We are in a multi-device world. Some of us will have netbooks for the keyboard. Many more will have tablets (as soon as they sort out the realistic price) - four members of the family each with a tablet while watching TV. And when we go out, it will be a smart phone and in the car a GPS device, and with the TV, a smart recorder and in the shared home server and in the camera, and... . And then at work, it will be a PC. It ain't one versus the rest. The sooner Intel realises this and takes over ARM, the better (at least for us shareholders).

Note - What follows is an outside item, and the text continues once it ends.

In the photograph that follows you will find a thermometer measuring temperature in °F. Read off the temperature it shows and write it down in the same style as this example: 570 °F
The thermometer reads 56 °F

The problem is not working out what sort of device we will all be using in five years time but coming up with a way of syncing the data on a range of devices without just dumping everything "in the cloud".
Notebooks = x86?
"Intel execs poured cold water on overheated predictions for tablet sales today, pointing out to investors that notebook shipments still massively outnumber fondleslabs, and there is little prospect of that changing."
There is however the prospect of notebooks changing - to another architecture.